Document passage:
The Du Pont Co., the world's leading producer of chlorofluorocarbons or CFCs, called Thursday for a total phase-out of the chemicals to prevent destruction of the Earth's protective ozone layer.
In a dramatic reversal of its position, Du Pont said recent scientific findings about the extent of global ozone depletion had convinced the company that an international treaty calling for 50% cuts in CFC production over the next decade is not stringent enough to prevent serious damage to the ozone layer.
"Du Pont sets as its goal an orderly transition to the total phase-out" of the most damaging CFC products, the company said in a statement delivered Thursday to the Environmental Protection Agency and several members of Congress.
Du Pont invented CFCs and its sales of them amount to $600 million annually, about one-fourth of the world's supply. The chemicals, marketed as Freon and under other trade names, are used in refrigerators, air conditioners, as foam-blowing agents and, outside the United States, as propellants in aerosol products.
Three weeks ago, Du Pont Chairman Richard E. Heckert said the company did not intend to halt production of CFC products because "at the moment, scientific evidence does not point to the need for dramatic CFC emission reductions."
Officials said Thursday that the company's position changed abruptly last week when an international scientific team reported that stratospheric ozone levels had dropped by as much as 3% since 1969 in some densely populated areas of the United States and Europe, and by 5% or more in some areas of the Southern Hemisphere.
The decrease was more severe than scientists had expected, leading some to question the adequacy of a 31-nation pact signed last year in Montreal and approved recently by the Senate.
Rays Cause Skin Cancer
Stratospheric ozone shields the Earth from the sun's most damaging ultraviolet rays, which can cause skin cancer, cataracts and immune system damage. Experts estimate that each percentage point of decrease in ozone could lead to a 5% to 7% increase in skin cancer.
According to a Du Pont analysis, the Montreal agreement will allow the rate of ozone destruction to more than double over the next century, even if the pact were accelerated to take full effect in five years instead of 10.
The company's statement did not say when it intends to cease production of CFCs, but Du Pont officials said the company hopes to have alternatives for refrigeration available within five years. Environmental manager Joseph M. Steed said it would take that long to test potential alternatives for toxicity problems and to construct new production facilities.
Offsetting Lost Jobs
Steed said that "over the long term, it's our goal" that jobs making replacement compounds should offset lost CFC jobs. One of the company's plants is in Antioch, Calif.

Data listing:
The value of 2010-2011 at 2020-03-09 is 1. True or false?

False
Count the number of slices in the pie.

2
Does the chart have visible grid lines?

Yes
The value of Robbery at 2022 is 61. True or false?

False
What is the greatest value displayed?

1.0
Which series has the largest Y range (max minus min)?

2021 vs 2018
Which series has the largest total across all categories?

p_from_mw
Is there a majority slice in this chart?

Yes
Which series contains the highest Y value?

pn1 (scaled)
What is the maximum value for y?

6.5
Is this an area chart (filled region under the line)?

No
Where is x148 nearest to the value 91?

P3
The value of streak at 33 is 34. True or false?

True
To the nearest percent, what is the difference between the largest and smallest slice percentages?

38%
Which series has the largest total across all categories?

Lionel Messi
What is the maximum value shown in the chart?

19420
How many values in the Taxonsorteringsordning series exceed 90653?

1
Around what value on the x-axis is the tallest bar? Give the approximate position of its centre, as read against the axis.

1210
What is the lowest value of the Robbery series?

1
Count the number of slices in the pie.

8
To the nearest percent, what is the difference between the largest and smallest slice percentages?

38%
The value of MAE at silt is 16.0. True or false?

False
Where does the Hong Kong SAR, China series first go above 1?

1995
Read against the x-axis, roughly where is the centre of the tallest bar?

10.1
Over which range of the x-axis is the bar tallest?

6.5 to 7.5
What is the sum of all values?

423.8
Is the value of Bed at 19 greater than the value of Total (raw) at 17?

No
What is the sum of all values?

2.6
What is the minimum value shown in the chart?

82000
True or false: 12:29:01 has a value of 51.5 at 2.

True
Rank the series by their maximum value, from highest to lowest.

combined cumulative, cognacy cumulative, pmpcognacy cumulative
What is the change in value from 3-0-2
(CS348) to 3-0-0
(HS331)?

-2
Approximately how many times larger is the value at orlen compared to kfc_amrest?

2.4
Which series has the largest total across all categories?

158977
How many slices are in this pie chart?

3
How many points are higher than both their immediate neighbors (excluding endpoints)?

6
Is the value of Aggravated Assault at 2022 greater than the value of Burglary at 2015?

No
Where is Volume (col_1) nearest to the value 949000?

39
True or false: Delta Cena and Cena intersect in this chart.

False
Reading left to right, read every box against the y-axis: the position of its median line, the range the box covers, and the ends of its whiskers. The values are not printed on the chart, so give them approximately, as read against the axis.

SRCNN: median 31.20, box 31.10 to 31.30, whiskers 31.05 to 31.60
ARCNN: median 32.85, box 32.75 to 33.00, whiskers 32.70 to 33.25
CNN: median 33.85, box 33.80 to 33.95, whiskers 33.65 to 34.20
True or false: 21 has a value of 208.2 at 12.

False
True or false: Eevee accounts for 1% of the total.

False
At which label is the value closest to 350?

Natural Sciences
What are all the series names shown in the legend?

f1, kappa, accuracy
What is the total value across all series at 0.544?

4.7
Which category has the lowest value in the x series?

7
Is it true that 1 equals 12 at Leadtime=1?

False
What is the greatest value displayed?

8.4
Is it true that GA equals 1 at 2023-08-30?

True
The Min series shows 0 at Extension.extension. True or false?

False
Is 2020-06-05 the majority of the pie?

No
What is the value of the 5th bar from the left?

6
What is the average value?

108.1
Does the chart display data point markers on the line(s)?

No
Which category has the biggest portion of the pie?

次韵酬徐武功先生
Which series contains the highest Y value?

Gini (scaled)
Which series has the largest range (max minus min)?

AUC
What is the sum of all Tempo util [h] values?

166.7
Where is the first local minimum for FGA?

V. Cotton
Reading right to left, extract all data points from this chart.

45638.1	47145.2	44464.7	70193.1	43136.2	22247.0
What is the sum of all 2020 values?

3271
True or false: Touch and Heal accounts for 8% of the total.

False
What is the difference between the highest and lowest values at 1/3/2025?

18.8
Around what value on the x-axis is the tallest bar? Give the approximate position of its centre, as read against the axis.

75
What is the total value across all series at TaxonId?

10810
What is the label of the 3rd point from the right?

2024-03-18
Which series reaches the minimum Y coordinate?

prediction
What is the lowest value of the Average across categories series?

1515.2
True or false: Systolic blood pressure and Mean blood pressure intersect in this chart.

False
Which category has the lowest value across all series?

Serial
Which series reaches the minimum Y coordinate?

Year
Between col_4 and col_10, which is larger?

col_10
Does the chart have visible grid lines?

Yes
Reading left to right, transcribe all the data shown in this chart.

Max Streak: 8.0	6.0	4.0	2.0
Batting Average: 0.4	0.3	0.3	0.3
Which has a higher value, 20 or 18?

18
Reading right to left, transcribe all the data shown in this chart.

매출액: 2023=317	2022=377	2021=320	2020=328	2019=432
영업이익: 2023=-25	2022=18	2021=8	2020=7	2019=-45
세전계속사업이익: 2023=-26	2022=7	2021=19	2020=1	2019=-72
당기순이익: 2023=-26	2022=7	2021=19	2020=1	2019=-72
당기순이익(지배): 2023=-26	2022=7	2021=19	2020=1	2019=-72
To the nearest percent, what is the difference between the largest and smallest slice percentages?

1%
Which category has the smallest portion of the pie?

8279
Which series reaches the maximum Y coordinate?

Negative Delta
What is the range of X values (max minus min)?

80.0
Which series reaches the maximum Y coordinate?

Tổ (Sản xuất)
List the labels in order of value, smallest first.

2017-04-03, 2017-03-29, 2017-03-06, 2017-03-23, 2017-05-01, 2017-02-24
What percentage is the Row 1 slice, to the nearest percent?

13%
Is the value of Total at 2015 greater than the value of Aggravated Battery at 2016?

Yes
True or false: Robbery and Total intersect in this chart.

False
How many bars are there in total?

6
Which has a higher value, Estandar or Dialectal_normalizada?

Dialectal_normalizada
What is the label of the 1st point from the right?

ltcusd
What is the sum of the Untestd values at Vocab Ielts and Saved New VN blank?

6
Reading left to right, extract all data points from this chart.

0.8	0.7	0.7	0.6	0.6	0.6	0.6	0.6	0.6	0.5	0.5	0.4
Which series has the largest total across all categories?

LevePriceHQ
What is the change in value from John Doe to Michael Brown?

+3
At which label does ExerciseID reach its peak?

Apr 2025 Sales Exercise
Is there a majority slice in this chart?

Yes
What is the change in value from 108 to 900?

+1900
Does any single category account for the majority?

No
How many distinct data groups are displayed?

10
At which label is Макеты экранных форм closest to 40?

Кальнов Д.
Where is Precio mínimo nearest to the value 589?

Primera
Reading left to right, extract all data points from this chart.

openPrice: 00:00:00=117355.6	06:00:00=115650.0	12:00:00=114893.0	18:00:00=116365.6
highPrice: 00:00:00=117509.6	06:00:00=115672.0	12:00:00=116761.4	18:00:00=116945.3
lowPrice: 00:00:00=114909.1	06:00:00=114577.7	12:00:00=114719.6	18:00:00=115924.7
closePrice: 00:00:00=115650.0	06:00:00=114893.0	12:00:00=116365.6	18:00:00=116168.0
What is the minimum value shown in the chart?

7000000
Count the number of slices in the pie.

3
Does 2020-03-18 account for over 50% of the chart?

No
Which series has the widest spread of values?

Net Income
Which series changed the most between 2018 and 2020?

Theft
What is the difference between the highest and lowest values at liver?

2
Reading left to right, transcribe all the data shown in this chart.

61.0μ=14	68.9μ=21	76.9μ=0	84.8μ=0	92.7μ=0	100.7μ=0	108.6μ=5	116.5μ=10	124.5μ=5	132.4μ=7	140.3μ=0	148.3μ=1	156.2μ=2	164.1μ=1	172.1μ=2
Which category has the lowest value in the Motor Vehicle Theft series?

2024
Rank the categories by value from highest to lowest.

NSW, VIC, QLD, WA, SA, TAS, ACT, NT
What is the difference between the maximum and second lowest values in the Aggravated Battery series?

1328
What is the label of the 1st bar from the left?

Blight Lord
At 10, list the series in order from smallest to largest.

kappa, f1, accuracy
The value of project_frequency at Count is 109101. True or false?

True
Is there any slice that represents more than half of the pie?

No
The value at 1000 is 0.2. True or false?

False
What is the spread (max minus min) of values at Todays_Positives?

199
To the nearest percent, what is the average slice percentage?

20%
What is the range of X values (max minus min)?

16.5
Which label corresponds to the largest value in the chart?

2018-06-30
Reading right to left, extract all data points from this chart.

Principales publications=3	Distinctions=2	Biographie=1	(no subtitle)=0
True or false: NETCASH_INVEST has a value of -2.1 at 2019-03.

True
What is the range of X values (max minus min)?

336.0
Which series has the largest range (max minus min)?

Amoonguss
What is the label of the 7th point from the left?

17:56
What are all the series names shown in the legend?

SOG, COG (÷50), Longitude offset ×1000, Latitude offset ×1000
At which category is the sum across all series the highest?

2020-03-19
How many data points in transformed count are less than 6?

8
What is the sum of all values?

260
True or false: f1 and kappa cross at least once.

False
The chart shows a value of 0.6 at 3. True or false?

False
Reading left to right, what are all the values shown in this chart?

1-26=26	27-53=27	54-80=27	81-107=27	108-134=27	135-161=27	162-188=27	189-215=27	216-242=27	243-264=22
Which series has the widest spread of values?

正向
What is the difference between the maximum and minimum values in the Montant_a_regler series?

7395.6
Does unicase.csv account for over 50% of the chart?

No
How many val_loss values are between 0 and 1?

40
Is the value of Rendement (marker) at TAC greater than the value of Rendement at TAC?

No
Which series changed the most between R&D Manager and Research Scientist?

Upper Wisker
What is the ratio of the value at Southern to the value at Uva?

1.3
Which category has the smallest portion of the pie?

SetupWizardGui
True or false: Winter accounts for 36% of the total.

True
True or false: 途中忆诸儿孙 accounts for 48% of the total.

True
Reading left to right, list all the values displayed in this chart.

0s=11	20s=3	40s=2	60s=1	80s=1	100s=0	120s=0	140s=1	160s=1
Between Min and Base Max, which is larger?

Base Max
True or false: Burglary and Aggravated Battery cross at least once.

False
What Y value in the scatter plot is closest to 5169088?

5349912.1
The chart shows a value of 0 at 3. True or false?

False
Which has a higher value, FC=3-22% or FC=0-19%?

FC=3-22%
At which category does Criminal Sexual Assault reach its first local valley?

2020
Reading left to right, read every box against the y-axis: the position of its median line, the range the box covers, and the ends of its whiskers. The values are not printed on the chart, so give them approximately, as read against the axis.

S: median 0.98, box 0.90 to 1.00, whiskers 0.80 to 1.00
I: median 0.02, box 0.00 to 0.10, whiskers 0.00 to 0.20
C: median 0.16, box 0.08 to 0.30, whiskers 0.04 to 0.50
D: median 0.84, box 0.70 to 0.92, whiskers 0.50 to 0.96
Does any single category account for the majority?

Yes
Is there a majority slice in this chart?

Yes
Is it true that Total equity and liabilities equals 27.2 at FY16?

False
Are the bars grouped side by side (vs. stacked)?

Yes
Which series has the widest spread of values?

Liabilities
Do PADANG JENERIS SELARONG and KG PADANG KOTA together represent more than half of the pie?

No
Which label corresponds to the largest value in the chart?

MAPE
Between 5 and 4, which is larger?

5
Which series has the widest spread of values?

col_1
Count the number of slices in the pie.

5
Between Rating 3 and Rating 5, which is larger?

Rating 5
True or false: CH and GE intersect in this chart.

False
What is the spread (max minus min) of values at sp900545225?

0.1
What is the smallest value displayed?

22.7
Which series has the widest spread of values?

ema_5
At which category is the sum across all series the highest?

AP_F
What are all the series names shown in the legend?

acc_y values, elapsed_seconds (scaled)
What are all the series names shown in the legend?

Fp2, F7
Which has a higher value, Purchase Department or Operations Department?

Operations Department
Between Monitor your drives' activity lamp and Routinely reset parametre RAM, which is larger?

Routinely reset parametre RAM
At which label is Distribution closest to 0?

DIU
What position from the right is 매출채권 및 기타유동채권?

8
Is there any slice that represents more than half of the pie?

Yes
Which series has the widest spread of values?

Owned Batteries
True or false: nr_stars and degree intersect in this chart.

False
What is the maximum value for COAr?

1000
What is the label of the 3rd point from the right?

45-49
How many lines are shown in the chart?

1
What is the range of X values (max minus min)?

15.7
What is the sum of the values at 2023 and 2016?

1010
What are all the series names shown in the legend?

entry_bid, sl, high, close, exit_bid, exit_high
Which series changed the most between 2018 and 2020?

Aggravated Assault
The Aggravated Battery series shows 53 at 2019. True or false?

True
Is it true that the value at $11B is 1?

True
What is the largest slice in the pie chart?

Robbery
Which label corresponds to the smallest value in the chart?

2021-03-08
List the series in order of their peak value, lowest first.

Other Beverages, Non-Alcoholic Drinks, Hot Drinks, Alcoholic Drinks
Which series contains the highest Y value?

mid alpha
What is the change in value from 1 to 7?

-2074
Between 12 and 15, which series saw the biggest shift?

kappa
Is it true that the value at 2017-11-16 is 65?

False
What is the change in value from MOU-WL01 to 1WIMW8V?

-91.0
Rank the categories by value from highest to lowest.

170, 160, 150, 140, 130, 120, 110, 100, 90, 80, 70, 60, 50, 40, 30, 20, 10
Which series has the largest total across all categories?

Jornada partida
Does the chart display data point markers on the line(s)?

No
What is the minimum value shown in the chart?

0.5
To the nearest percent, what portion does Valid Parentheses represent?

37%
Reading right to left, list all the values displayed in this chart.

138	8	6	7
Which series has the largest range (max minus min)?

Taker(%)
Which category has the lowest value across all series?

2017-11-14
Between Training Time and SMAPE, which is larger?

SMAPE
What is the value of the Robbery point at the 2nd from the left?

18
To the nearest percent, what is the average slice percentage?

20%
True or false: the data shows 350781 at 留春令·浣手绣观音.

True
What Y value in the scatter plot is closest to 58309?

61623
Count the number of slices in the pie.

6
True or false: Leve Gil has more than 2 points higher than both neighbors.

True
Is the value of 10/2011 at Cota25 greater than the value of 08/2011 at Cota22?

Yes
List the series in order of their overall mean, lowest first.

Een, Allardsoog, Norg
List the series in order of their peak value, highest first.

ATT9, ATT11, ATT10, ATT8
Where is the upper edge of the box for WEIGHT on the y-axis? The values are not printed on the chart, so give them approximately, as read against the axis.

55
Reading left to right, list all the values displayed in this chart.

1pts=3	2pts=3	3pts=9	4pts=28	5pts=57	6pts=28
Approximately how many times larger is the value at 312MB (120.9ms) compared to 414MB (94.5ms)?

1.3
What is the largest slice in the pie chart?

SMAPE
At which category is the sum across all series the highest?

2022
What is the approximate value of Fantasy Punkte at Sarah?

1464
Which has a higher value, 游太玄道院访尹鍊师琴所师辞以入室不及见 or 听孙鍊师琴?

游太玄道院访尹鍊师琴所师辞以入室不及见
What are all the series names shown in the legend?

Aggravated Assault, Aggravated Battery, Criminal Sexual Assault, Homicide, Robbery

Questions to answer:
• 1. Using the article on Du Pont and the CFC phase-out, answer these:
(a) What share of the world's supply of CFCs do Du Pont's sales make up?
(b) By how much had stratospheric ozone levels dropped since 1969 in some densely populated areas of the United States and Europe?
(c) Within how many years does Du Pont hope to have alternatives for refrigeration available?
• 2. Continue the news article on Du Pont's call for a CFC phase-out, starting after its last sentence.

Answers by task:
• 1.
(a) About one-fourth.
(b) By as much as 3%.
(c) Within five years.

• 2.
Du Pont has already introduced substitutes for some applications, including new blowing agents for foam food packaging and new cleaning solvents for electronic circuitry.
If alternatives are not ready at the time CFCs are phased out, the company said, there could be "changes in everyday living"--including the need to redesign airtight buildings to admit breezes until alternate air-conditioning equipment is available.
Du Pont's announcement was applauded by environmental groups, who had urged deeper CFC reductions during negotiations on the Montreal agreement.
"A late conversion is better than no conversion at all," said attorney David D. Doniger of the Natural Resources Defense Council.
EPA Administrator Lee M. Thomas called the announcement encouraging and "an unmistakable signal that alternatives and substitutes to CFCs can be made readily available in the near future."
The statement also was welcomed on Capitol Hill, where pending legislation would require the United States to go beyond the Montreal agreement in reducing CFC emissions.
'Last Nail in Coffin'
"This is the last nail in the coffin for CFCs," one Senate aide said. "CFCs are finished."
Sen. Max Baucus (D-Mont.), who has scheduled hearings on the issue before his Environment and Public Works subcommittee next week, called the statement "a very responsible move. Du Pont must now press their industry colleagues."
Baucus was one of three senators who recently wrote to Du Pont to remind the company it had pledged in 1974 to cease production of CFCs if the compounds were ever found to be harmful. The letter was generally regarded as an embarrassment for Du Pont, which prides itself on its reputation as an environmentally conscious company.
Du Pont officials said the letter did not affect their decision, but when company officials paid visits to several senators Thursday to describe the new policy, they omitted Sen. Robert T. Stafford (R-Vt.), who instigated the letter.